Matthew and his family are interviewing lawyers and plan to sue the Jackson County Detention Center. This is the fifth potential civil lawsuit KCTV has learned of due to security concerns inside the jail.
In August, two women reported they were raped when an accused murder was able to get a hold of a guard’s keys and unlock his cell.
Prosecutors report there is video of Dontae Jefferson wandering the jail for hours undetected. He is now charged with burglary and rape. Both woman have retained attorney who tell KCTV that lawsuits will be filed.
In February, a male inmate was attacked in the middle of the night. Records show eight other inmates were able to leave locked cells and pry his cell open. That inmate said he was stripped, beaten, held down and sexually assaulted. He also plans to sue.
KCTV was also contacted by a man who was brutally beaten for more than 90 minutes.
He says other inmates tried to drag him into the shower and rape him. The victim pushed a panic button twice, but the sheriff’s report notes that no guard physically checked on the pod.
The report notes the victim went untreated for days, and there is video of inmates mopping up blood to hide the attack. A lawsuit is also expected in that case.
Jail gives limited response
The Jackson County Detention Center has declined numerous interview opportunities with KCTV. Jail director Joe Piccinini has never returned calls.

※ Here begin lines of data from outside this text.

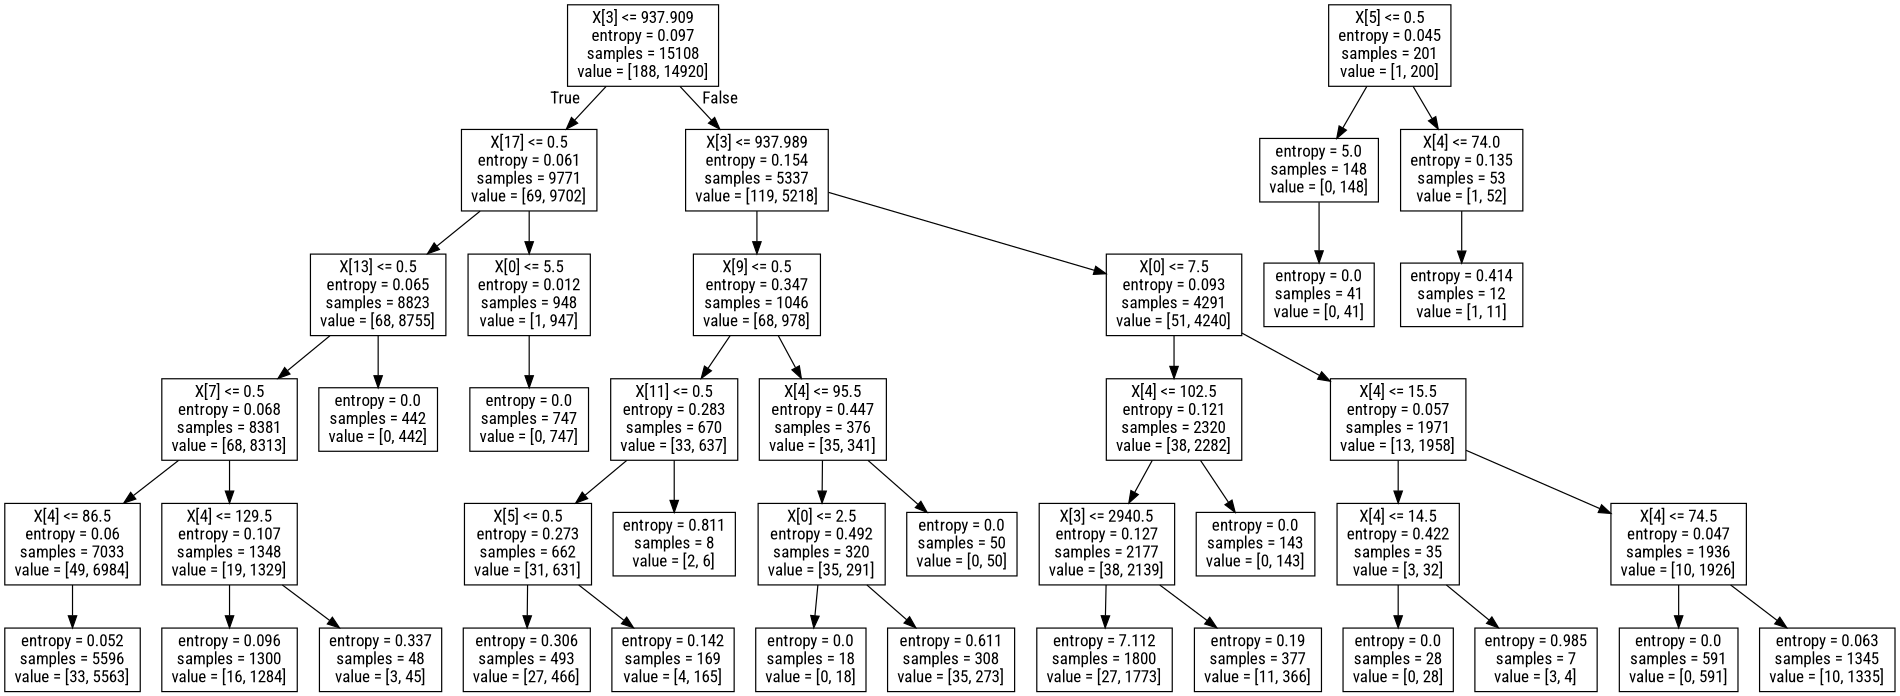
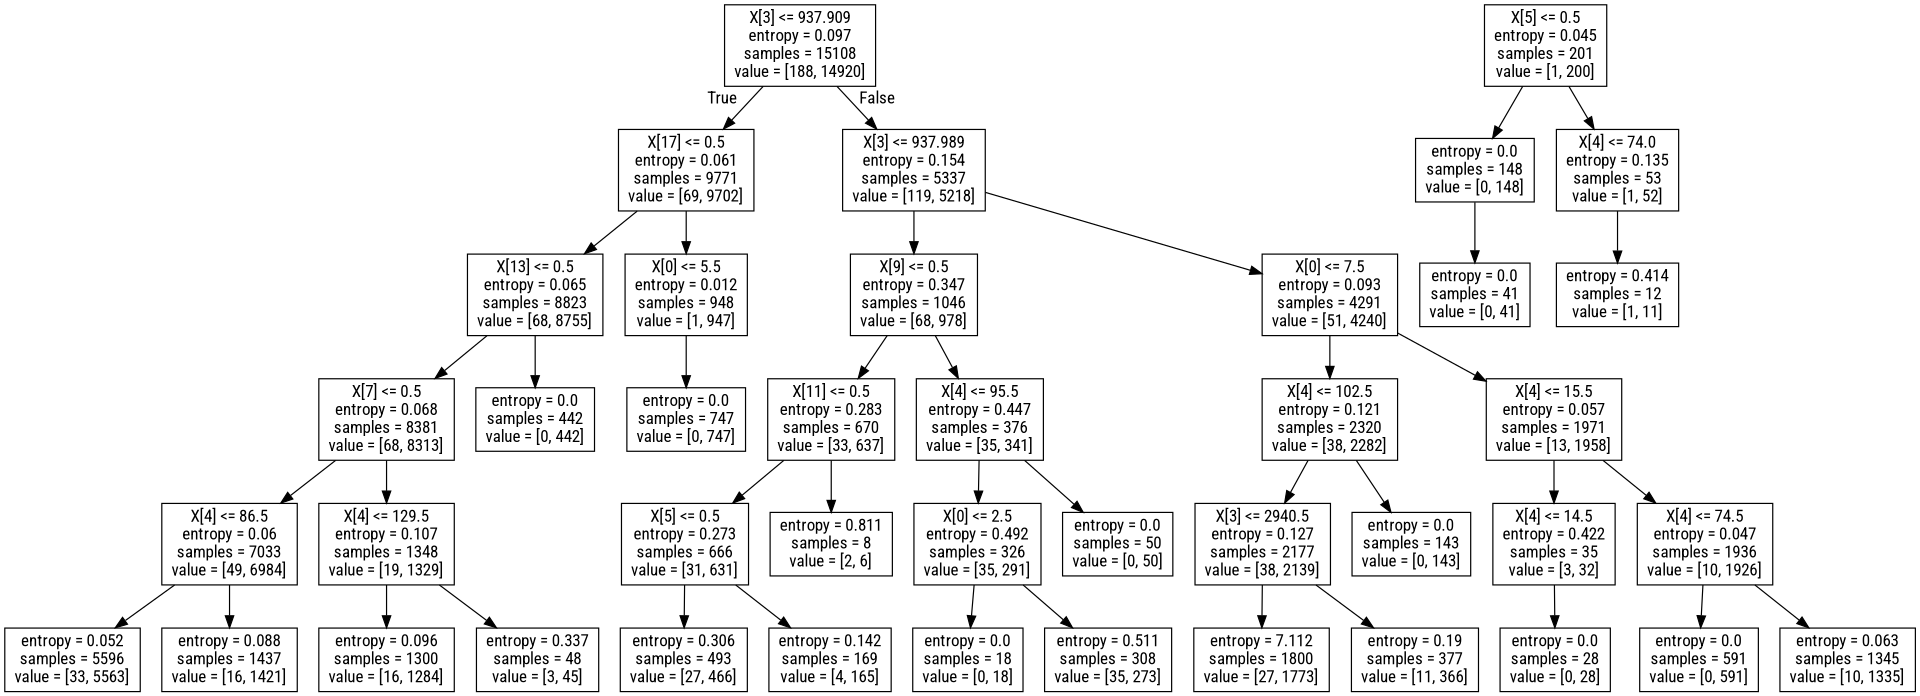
  digraph {
    fontname="Roboto Condensed"
    node [fontname="Roboto Condensed" shape=box]
    edge [fontname="Roboto Condensed"]
    n1 [label="X[3] <= 937.909\nentropy = 0.097\nsamples = 15108\nvalue = [188, 14920]"]
    n2 [label="X[17] <= 0.5\nentropy = 0.061\nsamples = 9771\nvalue = [69, 9702]"]
    n3 [label="X[3] <= 937.989\nentropy = 0.154\nsamples = 5337\nvalue = [119, 5218]"]
    n4 [label="X[13] <= 0.5\nentropy = 0.065\nsamples = 8823\nvalue = [68, 8755]"]
    n5 [label="X[0] <= 5.5\nentropy = 0.012\nsamples = 948\nvalue = [1, 947]"]
    n6 [label="X[9] <= 0.5\nentropy = 0.347\nsamples = 1046\nvalue = [68, 978]"]
    n7 [label="X[0] <= 7.5\nentropy = 0.093\nsamples = 4291\nvalue = [51, 4240]"]
    n8 [label="X[7] <= 0.5\nentropy = 0.068\nsamples = 8381\nvalue = [68, 8313]"]
    n9 [label="entropy = 0.0\nsamples = 442\nvalue = [0, 442]"]
    n10 [label="entropy = 0.0\nsamples = 747\nvalue = [0, 747]"]
    n11 [label="X[4] <= 86.5\nentropy = 0.06\nsamples = 7033\nvalue = [49, 6984]"]
    n12 [label="X[4] <= 129.5\nentropy = 0.107\nsamples = 1348\nvalue = [19, 1329]"]
    n13 [label="entropy = 0.052\nsamples = 5596\nvalue = [33, 5563]"]
+   n14 [label="entropy = 0.088\nsamples = 1437\nvalue = [16, 1421]"]
    n15 [label="entropy = 0.096\nsamples = 1300\nvalue = [16, 1284]"]
    n16 [label="entropy = 0.337\nsamples = 48\nvalue = [3, 45]"]
    n17 [label="X[5] <= 0.5\nentropy = 0.045\nsamples = 201\nvalue = [1, 200]"]
-   n18 [label="entropy = 5.0\nsamples = 148\nvalue = [0, 148]"]
+   n18 [label="entropy = 0.0\nsamples = 148\nvalue = [0, 148]"]
    n19 [label="X[4] <= 74.0\nentropy = 0.135\nsamples = 53\nvalue = [1, 52]"]
    n20 [label="entropy = 0.0\nsamples = 41\nvalue = [0, 41]"]
    n21 [label="entropy = 0.414\nsamples = 12\nvalue = [1, 11]"]
    n22 [label="X[11] <= 0.5\nentropy = 0.283\nsamples = 670\nvalue = [33, 637]"]
    n23 [label="X[4] <= 95.5\nentropy = 0.447\nsamples = 376\nvalue = [35, 341]"]
    n24 [label="X[4] <= 102.5\nentropy = 0.121\nsamples = 2320\nvalue = [38, 2282]"]
    n25 [label="X[4] <= 15.5\nentropy = 0.057\nsamples = 1971\nvalue = [13, 1958]"]
-   n26 [label="X[5] <= 0.5\nentropy = 0.273\nsamples = 662\nvalue = [31, 631]"]
+   n26 [label="X[5] <= 0.5\nentropy = 0.273\nsamples = 666\nvalue = [31, 631]"]
    n27 [label="entropy = 0.811\nsamples = 8\nvalue = [2, 6]"]
-   n28 [label="X[0] <= 2.5\nentropy = 0.492\nsamples = 320\nvalue = [35, 291]"]
+   n28 [label="X[0] <= 2.5\nentropy = 0.492\nsamples = 326\nvalue = [35, 291]"]
    n29 [label="entropy = 0.0\nsamples = 50\nvalue = [0, 50]"]
    n30 [label="entropy = 0.306\nsamples = 493\nvalue = [27, 466]"]
    n31 [label="entropy = 0.142\nsamples = 169\nvalue = [4, 165]"]
    n32 [label="entropy = 0.0\nsamples = 18\nvalue = [0, 18]"]
-   n33 [label="entropy = 0.611\nsamples = 308\nvalue = [35, 273]"]
+   n33 [label="entropy = 0.511\nsamples = 308\nvalue = [35, 273]"]
    n34 [label="X[3] <= 2940.5\nentropy = 0.127\nsamples = 2177\nvalue = [38, 2139]"]
    n35 [label="entropy = 0.0\nsamples = 143\nvalue = [0, 143]"]
    n36 [label="X[4] <= 14.5\nentropy = 0.422\nsamples = 35\nvalue = [3, 32]"]
    n37 [label="X[4] <= 74.5\nentropy = 0.047\nsamples = 1936\nvalue = [10, 1926]"]
    n38 [label="entropy = 7.112\nsamples = 1800\nvalue = [27, 1773]"]
    n39 [label="entropy = 0.19\nsamples = 377\nvalue = [11, 366]"]
    n40 [label="entropy = 0.0\nsamples = 28\nvalue = [0, 28]"]
-   n41 [label="entropy = 0.985\nsamples = 7\nvalue = [3, 4]"]
    n42 [label="entropy = 0.0\nsamples = 591\nvalue = [0, 591]"]
    n43 [label="entropy = 0.063\nsamples = 1345\nvalue = [10, 1335]"]
    n1 -> n2 [headlabel=True labelangle=45 labeldistance=2.5]
    n1 -> n3 [headlabel=False labelangle=-45 labeldistance=2.5]
    n2 -> n4
    n2 -> n5
    n3 -> n6
    n3 -> n7
    n4 -> n8
    n4 -> n9
    n5 -> n10
    n6 -> n22
    n6 -> n23
    n7 -> n24
    n7 -> n25
    n8 -> n11
    n8 -> n12
    n11 -> n13
+   n11 -> n14
    n12 -> n15
    n12 -> n16
    n17 -> n18
    n17 -> n19
    n18 -> n20
    n19 -> n21
    n22 -> n26
    n22 -> n27
    n23 -> n28
    n23 -> n29
    n24 -> n34
    n24 -> n35
    n25 -> n36
    n25 -> n37
    n26 -> n30
    n26 -> n31
    n28 -> n32
    n28 -> n33
    n34 -> n38
    n34 -> n39
    n36 -> n40
-   n36 -> n41
    n37 -> n42
    n37 -> n43
  }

A spokesperson representing Jackson County, which is responsible for the jail, says they cannot comment on the jail due to open investigations.
The FBI is reviewing allegations of guard misconduct and a former United States prosecutor has been hired to investigate security breakdowns.
Former guards and inmates tell KCTV that cell doors don’t always latch, and the entire third floor of the jail is now secured by padlocks.
KCTV was denied a tour of jail. The Jackson County Detention Center sent KCTV the following response:
“The Department of Corrections does not bill any inmates for the cost of the medical care they receive within our facility. Last year alone, the Department of Corrections provided approximately $4,000,000 dollars of free medical care to inmates. In accordance with Missouri law, any medical care or treatment of an inmate that is provided off-site, and the provider does not waive the cost, is billed directly to the patient by the provider.
“In Missouri, victims of crime can receive up to $25,000 from the State’s Crime Victim Compensation Program to pay for their medical care and other out-of-pocket costs. There are professionals at numerous area hospitals, police departments and community agencies that can assist someone fill out the necessary paperwork to pay for their out-of-pocket expenses.
“Finally, the Department of Corrections staff is willing to assist inmates or former inmates in obtaining these funds.”